By the time I got to know my Grandma, she was raising a son only a couple of years my senior, and had a passel of grandchildren... and always, her face was lined. I never saw her wear make-up, or use any sort of lotions to cover the evidence of age and I always found that refreshing. I thought it delightful that I could see the wisdom in her face. OK, sure, she had some "wisdom" that I did not think was credible... you know, the stuff where she told me that sitting in front of the computer would give me cancer, and the time when I was a teenager and addicted to a daily shower, she told me once a week would be often enough and if I needed to bathe more regularly, I should go to the lake to do so....I just rolled my eyes as only teens can do, and thought, "how stupid!"

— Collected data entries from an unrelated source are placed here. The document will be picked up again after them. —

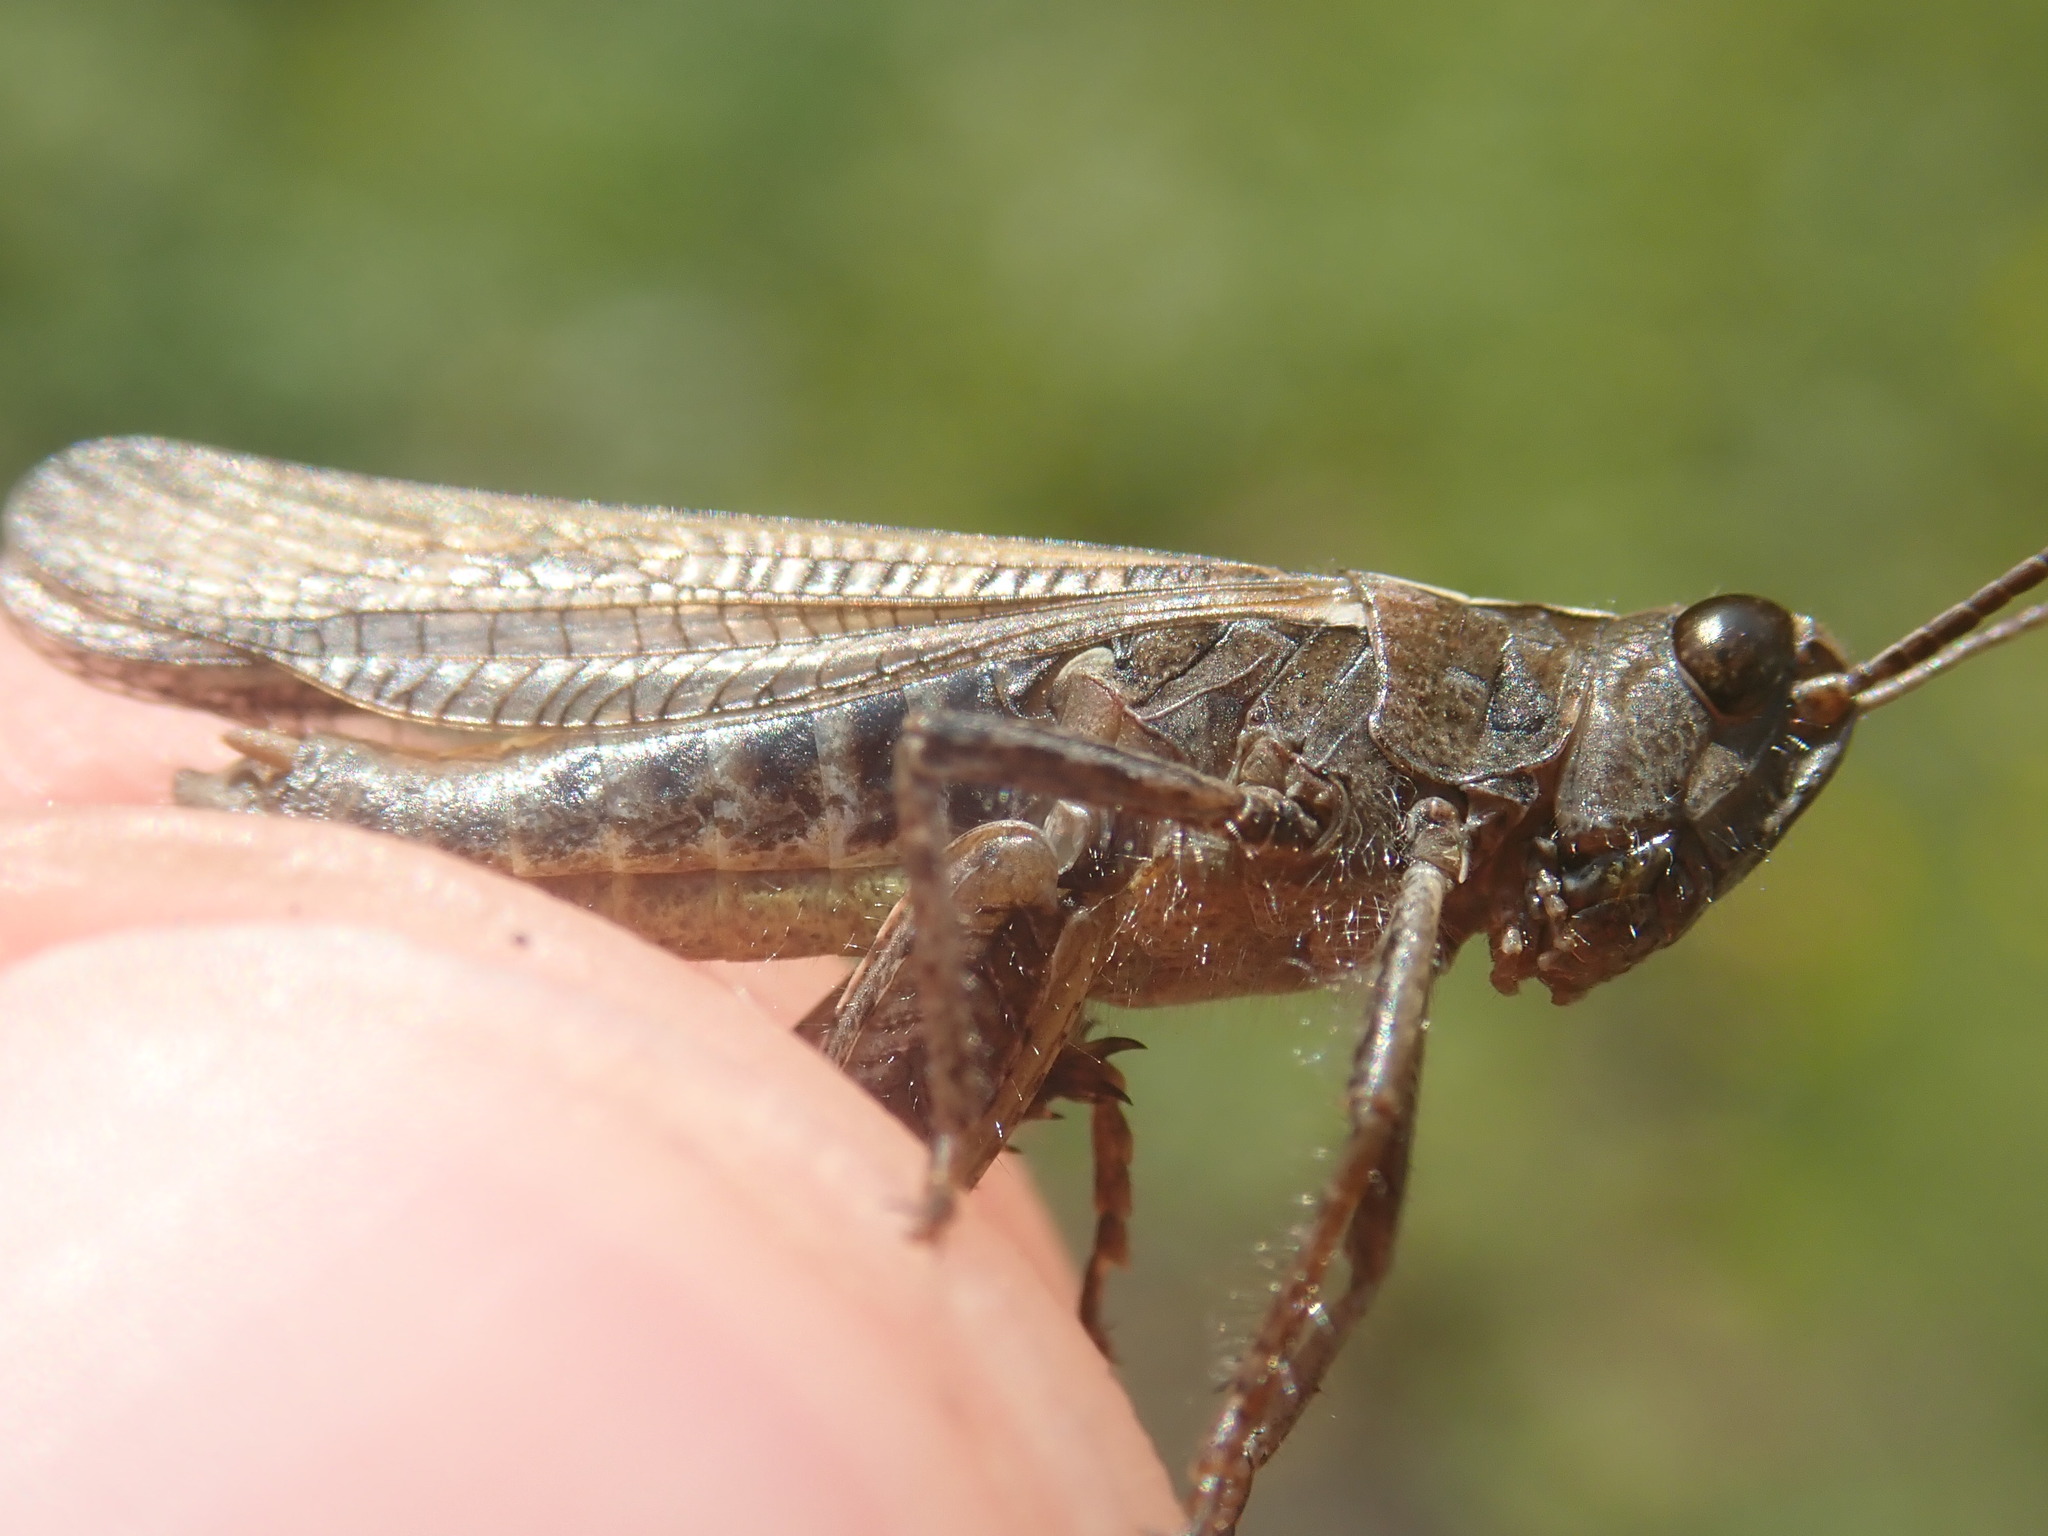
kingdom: Animalia
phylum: Arthropoda
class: Insecta
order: Orthoptera
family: Acrididae
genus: Chorthippus
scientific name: Chorthippus biguttulus
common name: Bow-winged grasshopper
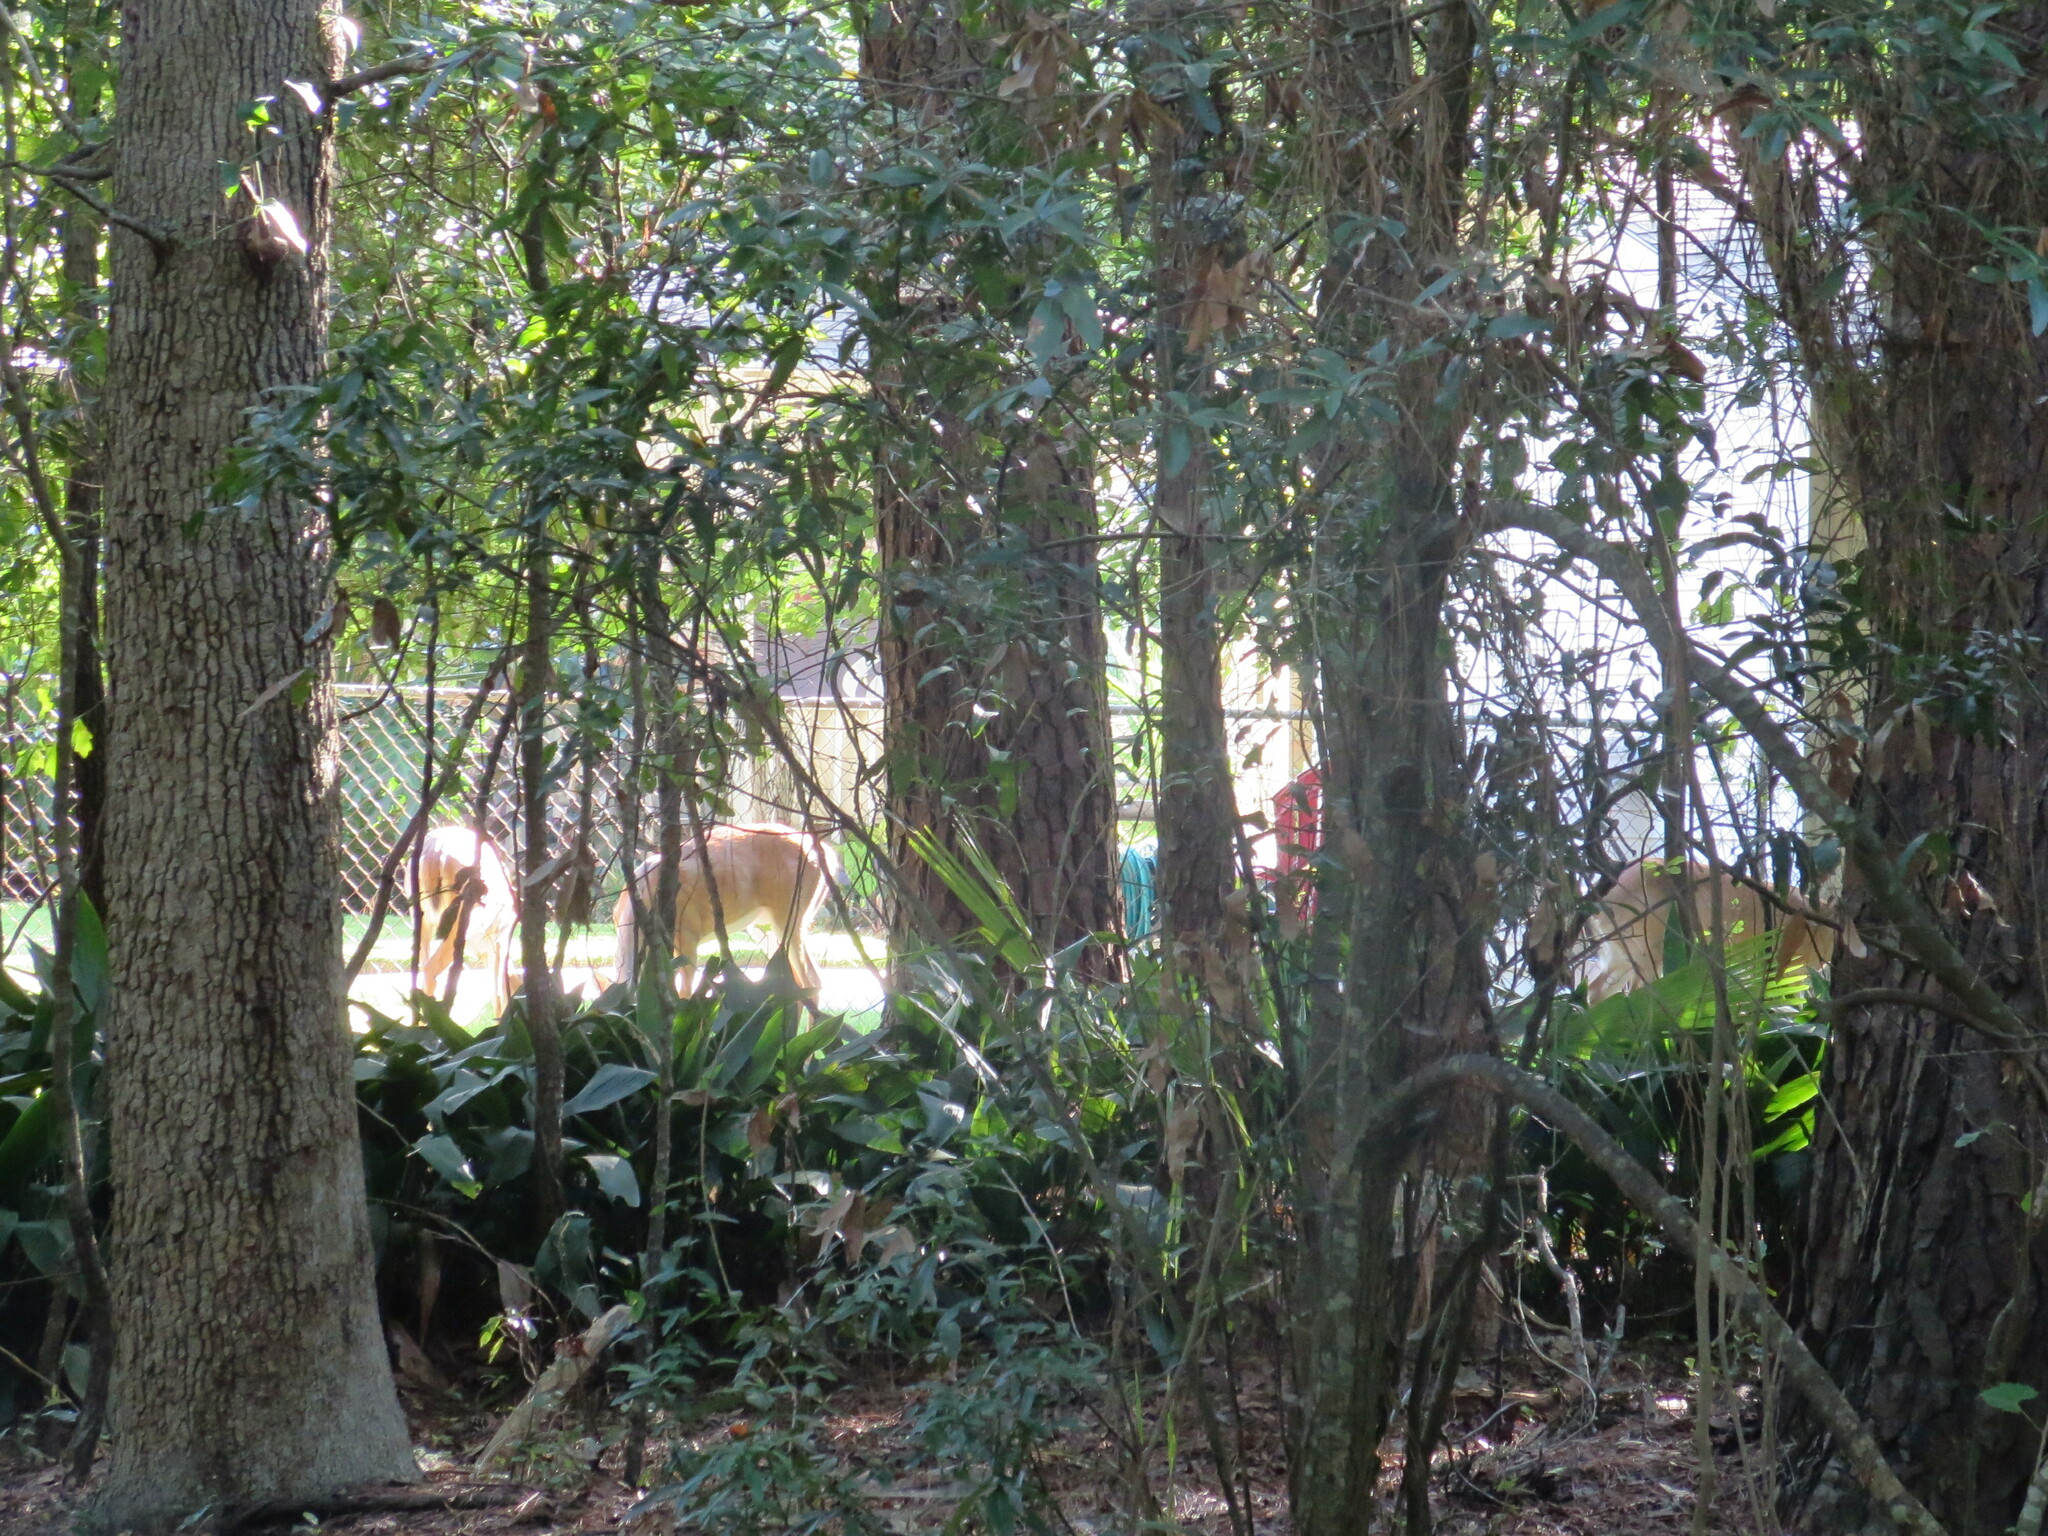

When I try to think about the profound things Grandma did in her life, nothing really pops to the forefront. She had some cool talents. She was ambidextrous and knitted back and forth without ever turning her work around... she simply would knit right-handed and then left-handed. She also had a talent for creating "guess what it is" gifts for all of us at Christmas. Trust me, some of the creations were REALLY hard to guess... but we all got them. The year of the knitted "sweatband" .... and that of the fingerless gloves.... well, OK, she had her gigantic wall art she'd made of a big spider in a web, gracing her OWN living room, so.... No, what I remember best about Grandma was her face... her parchment-appearance skin, that will always be the vision of "old" to me.
And, as I look in the mirror in the morning, I notice a hint of that same road map making its way onto my own face. I don't worry about it... I don't want fancy creams and lotions. I want my wisdom to shine through, as did hers. And one day, when I have grandchildren, I hope they aren't looking for some carefully cosmetic'd sweet old lady... for blue hair and Jean Nate are just not my style.... no, I think I'd rather be like Grandma...
I bet the man in the moon is just FULL of wisdom lines.... and I'm glad he forgot to turn out the light this morning... he made me think of Grandma and a face I always thought was truly beautiful.